Idk if you've some advice about the Dataset on how to make it more suitable for poet
Could you provide me a general overview of your dataset? How many images, how many objects, etc.?
Well, up to now I tried to train it on approximately 100k images in which there was only one object (I supposed that it could be useful to start with a very simple case).
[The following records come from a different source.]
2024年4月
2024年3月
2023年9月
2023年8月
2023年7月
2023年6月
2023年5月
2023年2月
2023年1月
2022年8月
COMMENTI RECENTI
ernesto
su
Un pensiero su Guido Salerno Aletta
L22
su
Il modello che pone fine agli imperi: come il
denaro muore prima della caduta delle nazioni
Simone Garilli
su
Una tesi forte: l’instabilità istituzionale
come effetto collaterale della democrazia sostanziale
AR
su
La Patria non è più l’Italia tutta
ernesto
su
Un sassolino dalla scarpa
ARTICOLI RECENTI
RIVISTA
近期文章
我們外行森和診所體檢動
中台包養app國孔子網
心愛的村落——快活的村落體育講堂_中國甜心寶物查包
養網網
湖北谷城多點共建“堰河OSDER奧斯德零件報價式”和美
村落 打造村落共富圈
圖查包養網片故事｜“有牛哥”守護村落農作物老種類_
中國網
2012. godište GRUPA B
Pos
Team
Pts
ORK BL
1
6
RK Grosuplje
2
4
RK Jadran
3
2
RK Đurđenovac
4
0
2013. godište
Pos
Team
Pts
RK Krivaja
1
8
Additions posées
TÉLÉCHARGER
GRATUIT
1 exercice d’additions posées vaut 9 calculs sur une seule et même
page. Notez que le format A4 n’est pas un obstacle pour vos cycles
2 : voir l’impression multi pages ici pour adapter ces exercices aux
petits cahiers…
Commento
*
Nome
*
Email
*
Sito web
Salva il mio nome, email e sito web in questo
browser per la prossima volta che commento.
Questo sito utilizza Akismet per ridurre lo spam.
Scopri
I trained poet using the ground truth mode. Each frame has a background randomly sampled from 30 images and the object pose is completely random.
I think that the main problem could be that having only one object to regress is too simple, so today I'll generate a new dataset with 14 objects such that in each frame I have from 3 up to 7 objects.